Investing in Late-Stage Clinical Trials and Manufacturing of Neglected Disease Product Candidates – Modeling the Benefits and Costs of Investments for Three Middle-Income Countries

2021 
Background: Investing in late-stage clinical trials, trial sites and production capacity for neglected disease products could improve access to vaccines, therapeutics, and diagnostics in middle-income countries (MICs). This study assesses the case for such investment in three MICs: India, Kenya, and South Africa. Methods: We modeled how many cases, deaths, and disability-adjusted life years (DALYs) could be averted from the development and manufacturing of new technologies (therapeutics and vaccines) in these countries. We also estimated the economic benefits that might accrue from making these investments and we develop benefit-cost ratios (BCRs) for each of the three MICs. Findings: From 2021-2036, product development and manufacturing in Kenya could avert 4.4 million deaths and 206.3 million DALYs in the Common Market for Eastern and Southern Africa (COMESA) region. In South Africa, it could prevent 5.2 million deaths and 253.8 million DALYs in the South African Development Community (SADC) region. In India, it could avert almost 9.8 million deaths and 374.4 million DALYs in Southeast Asia. Economic returns would be especially high if new tools were produced for regional markets rather than for domestic markets only.

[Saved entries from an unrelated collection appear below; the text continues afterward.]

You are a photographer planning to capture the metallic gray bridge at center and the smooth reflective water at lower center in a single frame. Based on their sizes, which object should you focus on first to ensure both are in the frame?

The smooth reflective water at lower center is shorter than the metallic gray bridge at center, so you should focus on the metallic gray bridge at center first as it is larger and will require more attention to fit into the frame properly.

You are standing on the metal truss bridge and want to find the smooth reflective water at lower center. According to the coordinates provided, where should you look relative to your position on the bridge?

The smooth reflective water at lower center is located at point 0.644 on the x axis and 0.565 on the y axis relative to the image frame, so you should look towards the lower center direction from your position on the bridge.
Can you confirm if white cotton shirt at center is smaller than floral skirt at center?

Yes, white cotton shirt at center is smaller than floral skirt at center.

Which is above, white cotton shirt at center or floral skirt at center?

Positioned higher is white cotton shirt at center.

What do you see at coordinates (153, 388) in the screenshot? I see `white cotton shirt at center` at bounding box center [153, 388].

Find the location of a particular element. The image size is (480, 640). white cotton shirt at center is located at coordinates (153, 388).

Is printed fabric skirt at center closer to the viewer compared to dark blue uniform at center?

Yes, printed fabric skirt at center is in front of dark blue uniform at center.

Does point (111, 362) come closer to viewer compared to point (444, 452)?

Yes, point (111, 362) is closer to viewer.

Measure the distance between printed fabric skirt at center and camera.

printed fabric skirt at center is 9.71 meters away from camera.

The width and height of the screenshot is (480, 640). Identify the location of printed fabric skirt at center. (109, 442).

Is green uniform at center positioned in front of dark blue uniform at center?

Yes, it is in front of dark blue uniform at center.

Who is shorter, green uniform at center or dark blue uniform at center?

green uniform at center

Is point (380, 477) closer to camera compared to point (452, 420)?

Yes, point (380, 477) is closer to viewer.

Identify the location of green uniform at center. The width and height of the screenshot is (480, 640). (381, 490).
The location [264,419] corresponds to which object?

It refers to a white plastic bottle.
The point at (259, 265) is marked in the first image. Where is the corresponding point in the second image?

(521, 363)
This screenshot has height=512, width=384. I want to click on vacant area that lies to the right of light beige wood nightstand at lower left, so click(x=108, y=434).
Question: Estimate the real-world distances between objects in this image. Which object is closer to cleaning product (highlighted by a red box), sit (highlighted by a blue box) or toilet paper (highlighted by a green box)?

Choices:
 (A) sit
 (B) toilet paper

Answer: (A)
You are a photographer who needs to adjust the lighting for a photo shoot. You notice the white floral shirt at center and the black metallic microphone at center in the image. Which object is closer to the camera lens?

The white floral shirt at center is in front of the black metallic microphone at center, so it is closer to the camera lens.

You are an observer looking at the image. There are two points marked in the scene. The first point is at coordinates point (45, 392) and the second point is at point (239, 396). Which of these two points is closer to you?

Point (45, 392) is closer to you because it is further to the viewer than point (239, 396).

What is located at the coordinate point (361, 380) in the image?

Under a societal perspective, regional returns outweigh investments by a factor of 21 in Kenya, 33 in South Africa, and 68 in India. Interpretation: Our study supports the creation of regional hubs for clinical trials and product manufacturing compared to narrow national efforts. Funding: This study was funded by a grant from the Bill & Melinda Gates Foundation. Declaration of Interest: This study was approved by Duke University’s institutional review board (IRB). Ethical Approval: All authors report grants from Bill & Melinda Gates Foundation during the conduct of the study.Robert Karanja also serves as Chairman of Steering Committee of the Coalition for Health Research & Development (CHReaD), a policy and advocacy coalition that is funded by BMGF - that also funded this study.